No séc. XX mexeu-se muito com as propriedades e com os monopólios, foi um século caracterizado pela mudança das colônias para repúblicas independentes, garantidas por outros laços de dominação, não mais o domínio territorial, mas o domínio feito por regras comerciais. Agora, no séc. XXI, nossos corpos são como eram o campo e as terras conquistadas. Somos reféns da ideia de que podemos construí-lo em função do que pensamos ser desejo próprio, sem limites no que diz respeito às transformações. O que é humano não passa de um produto de novos empreendimentos para a indústria farmacêutica, para a indústria de beleza (cosméticos, vestuário, cirurgias): é o fitness.

Outro campo no qual identificamos mentiras é o cultural, o das artes. Tudo pode ser produzido em vídeo e assistido. A participação do homem está dispensada e seus ícones, sua representação são mais virais, atingem milhões de pessoas, lares, países, em um clicar de botão. Representar permite copiar, essa pasteurização do humano o está, pouco a pouco, substituindo por cyborgs, androides e robôs. Trabalha-se mais com a inteligência artificial, do que com a inteligência.
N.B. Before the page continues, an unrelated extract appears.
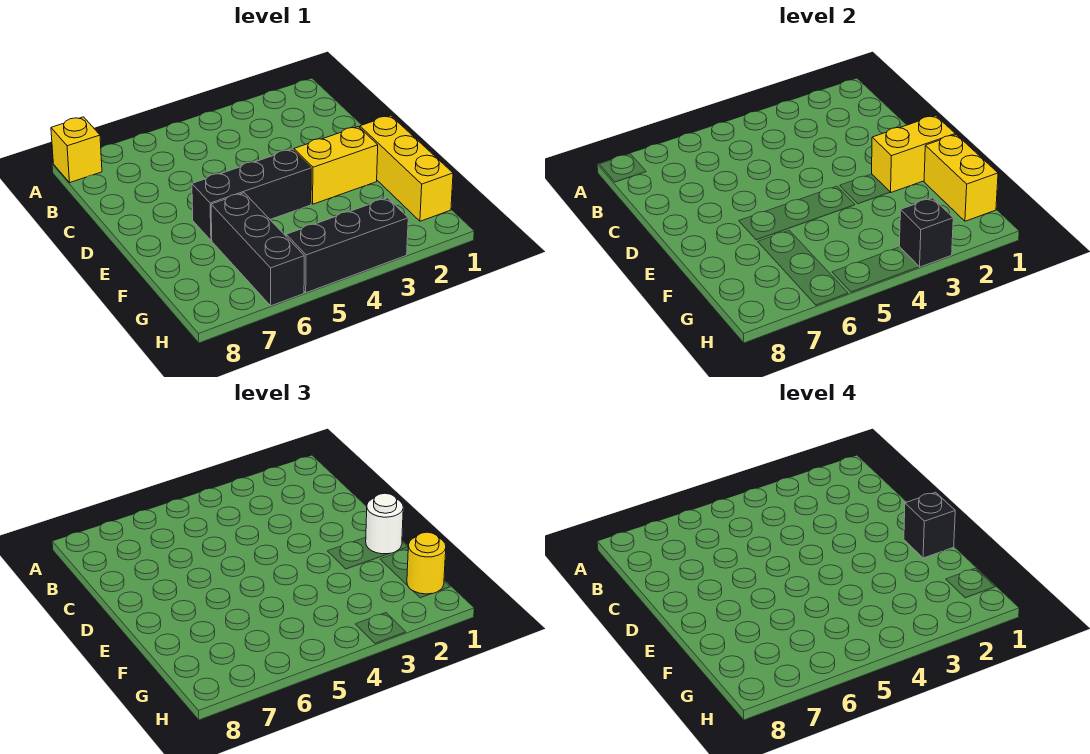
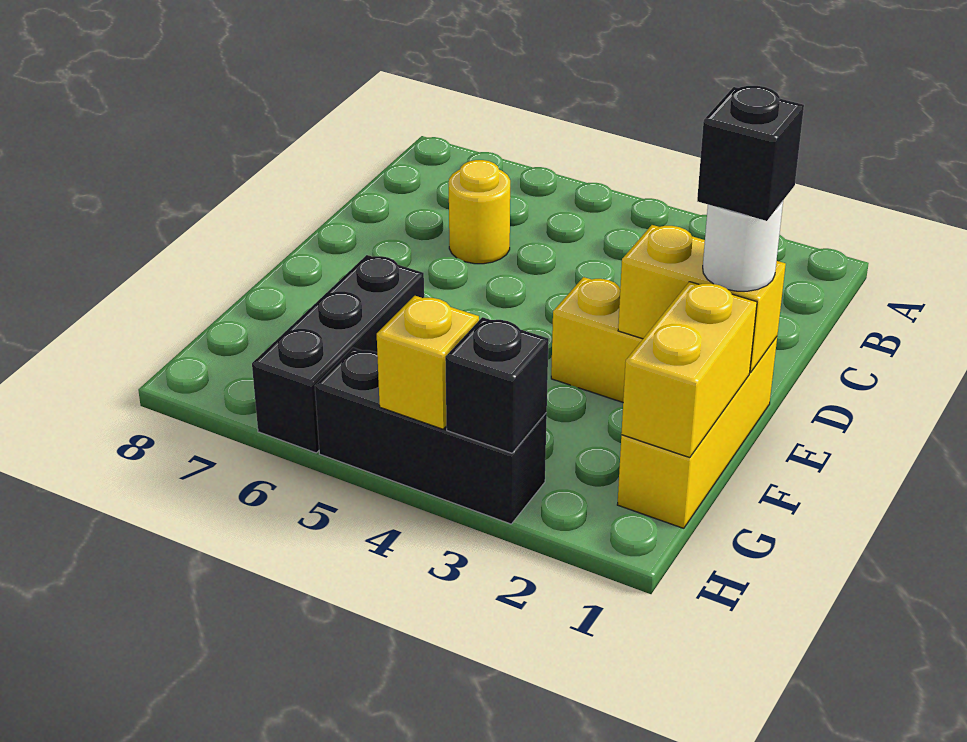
yellow brick A8 level 1 -> yellow brick H4 level 2
black brick E4:E6 level 1 -> none
yellow round brick G1 level 3 -> yellow round brick C6 level 1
Os produzidos e fabricados se tornam símiles do que imitam, pretendem ser os verdadeiros, iguais ao originalmente imitado. Isso já aconteceu com o leite e o queijo pasteurizado e essa new wave bate à porta de nosso coração, de nossos órgãos e os reproduz. A mentira de que tudo é igual, tudo pode ser imitado sem distinção, é a aspiração geral, que consequentemente atinge também as motivações individuais. O que escasseia é a matéria-prima, mas isso também pode ser inventado. Sem limites nesse processo, cada vez mais é oportuno explicitar a validade de Nietzsche:

“Que é então a verdade? Um batalhão de metáforas em movimento, metonímias, antropomorfismos, em última análise, uma soma de relações humanas que foram realçadas, extrapoladas e adornadas, poética e retoricamente, e que, depois de um prolongado uso, uma população considera firmes, canônicas e vinculantes; as verdades são ilusões das quais se esqueceu o que são; metáforas que se transformaram, gastas e sem força sensível, moedas que perderam seu valor de troca e que agora já não são consideradas como moedas, mas sim como metal”.

A mentira prevalece na sociedade quando não se oferece segurança para os indivíduos. Não perceber onde pisa, não perceber o outro, não se perceber, enxergar apenas os fios que o sustentam como marionete e que são indicativos de seus caminhos, dizer que tudo é assim e isso é progresso, é a mentira reinante, é a densificação do vislumbrado por Kafka.